Please output the records below in full, exactly as given, but without the images.

--- Information shown ---

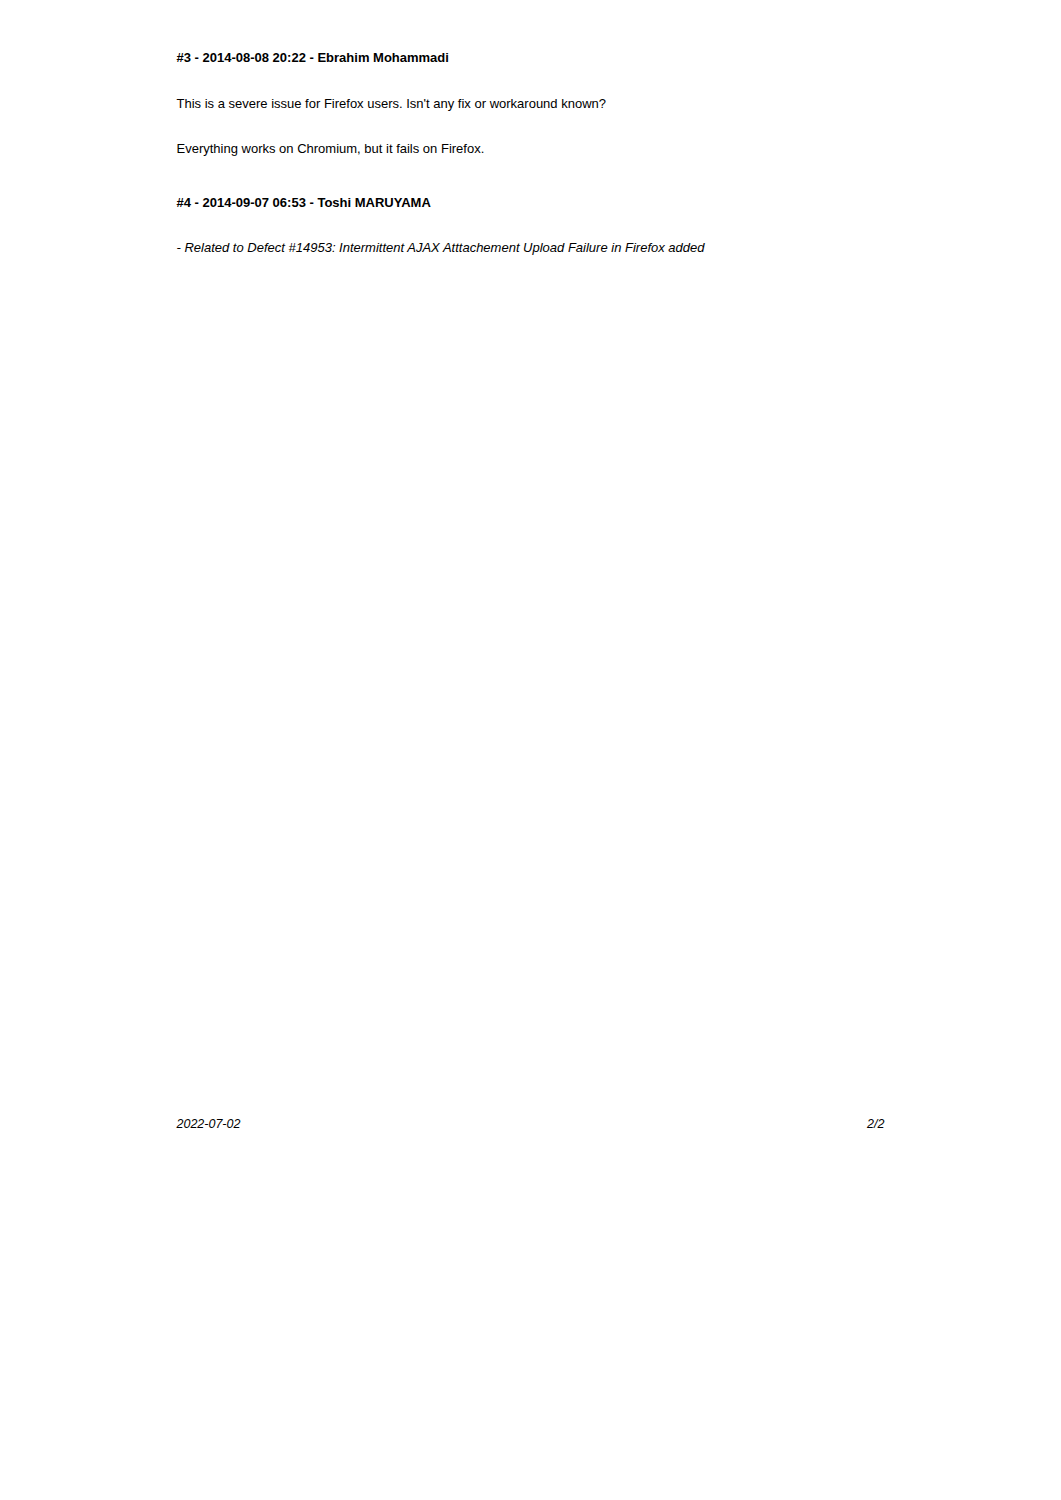#3 - 2014-08-08 20:22 - Ebrahim Mohammadi
This is a severe issue for Firefox users. Isn't any fix or workaround known?
Everything works on Chromium, but it fails on Firefox.
#4 - 2014-09-07 06:53 - Toshi MARUYAMA
- Related to Defect #14953: Intermittent AJAX Atttachement Upload Failure in Firefox added
2022-07-02 2/2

---

▸ Expected output
#3 - 2014-08-08 20:22 - Ebrahim Mohammadi
This is a severe issue for Firefox users. Isn't any fix or workaround known?
Everything works on Chromium, but it fails on Firefox.
#4 - 2014-09-07 06:53 - Toshi MARUYAMA
- Related to Defect #14953: Intermittent AJAX Atttachement Upload Failure in Firefox added
2022-07-02 2/2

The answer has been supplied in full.